━━━━━ EXTRACTED ENTRIES

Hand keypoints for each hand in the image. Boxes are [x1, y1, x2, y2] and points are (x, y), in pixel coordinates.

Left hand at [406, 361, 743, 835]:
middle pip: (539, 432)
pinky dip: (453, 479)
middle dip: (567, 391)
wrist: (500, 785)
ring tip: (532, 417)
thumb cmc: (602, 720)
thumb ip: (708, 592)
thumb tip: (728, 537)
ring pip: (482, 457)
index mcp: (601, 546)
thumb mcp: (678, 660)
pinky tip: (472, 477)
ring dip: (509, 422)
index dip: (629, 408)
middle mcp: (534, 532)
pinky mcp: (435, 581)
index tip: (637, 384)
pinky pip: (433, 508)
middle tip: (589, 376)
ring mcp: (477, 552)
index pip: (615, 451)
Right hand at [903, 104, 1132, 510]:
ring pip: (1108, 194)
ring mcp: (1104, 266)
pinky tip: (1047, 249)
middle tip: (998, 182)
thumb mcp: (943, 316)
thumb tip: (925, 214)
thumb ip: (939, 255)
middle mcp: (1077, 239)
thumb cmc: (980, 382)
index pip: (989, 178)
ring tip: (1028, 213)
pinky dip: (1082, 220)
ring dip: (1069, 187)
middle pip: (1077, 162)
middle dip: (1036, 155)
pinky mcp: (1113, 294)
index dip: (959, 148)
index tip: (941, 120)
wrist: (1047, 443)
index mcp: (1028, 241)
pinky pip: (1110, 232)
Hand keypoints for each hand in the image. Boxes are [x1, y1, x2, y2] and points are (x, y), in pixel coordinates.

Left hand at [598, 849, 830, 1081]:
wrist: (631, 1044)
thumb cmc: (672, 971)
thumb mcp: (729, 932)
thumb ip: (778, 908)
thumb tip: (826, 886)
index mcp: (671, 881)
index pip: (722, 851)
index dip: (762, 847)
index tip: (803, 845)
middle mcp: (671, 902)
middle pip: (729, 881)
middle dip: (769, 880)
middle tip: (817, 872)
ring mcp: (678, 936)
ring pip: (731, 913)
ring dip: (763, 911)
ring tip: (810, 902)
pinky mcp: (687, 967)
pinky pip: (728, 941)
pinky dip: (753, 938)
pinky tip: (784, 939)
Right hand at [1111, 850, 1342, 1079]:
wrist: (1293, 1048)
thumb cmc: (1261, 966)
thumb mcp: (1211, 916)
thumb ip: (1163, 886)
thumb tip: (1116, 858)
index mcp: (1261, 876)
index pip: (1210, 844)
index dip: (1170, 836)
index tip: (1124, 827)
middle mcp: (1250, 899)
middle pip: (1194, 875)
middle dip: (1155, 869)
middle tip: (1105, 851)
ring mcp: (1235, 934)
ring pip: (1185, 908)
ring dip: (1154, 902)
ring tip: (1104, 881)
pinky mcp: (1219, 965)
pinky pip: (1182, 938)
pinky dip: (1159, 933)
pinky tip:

━━━━━━━━━━

▶ [WORK ITEM] Filter the records above, keeping each line that contains the word "hand".

▶ [ANSWER TO THE EXERCISE]
Hand keypoints for each hand in the image. Boxes are [x1, y1, x2, y2] and points are (x, y), in pixel coordinates.
Left hand at [406, 361, 743, 835]:
Right hand at [903, 104, 1132, 510]:
Hand keypoints for each hand in the image. Boxes are [x1, y1, x2, y2] and points are (x, y), in pixel coordinates.
Left hand at [598, 849, 830, 1081]:
Right hand at [1111, 850, 1342, 1079]:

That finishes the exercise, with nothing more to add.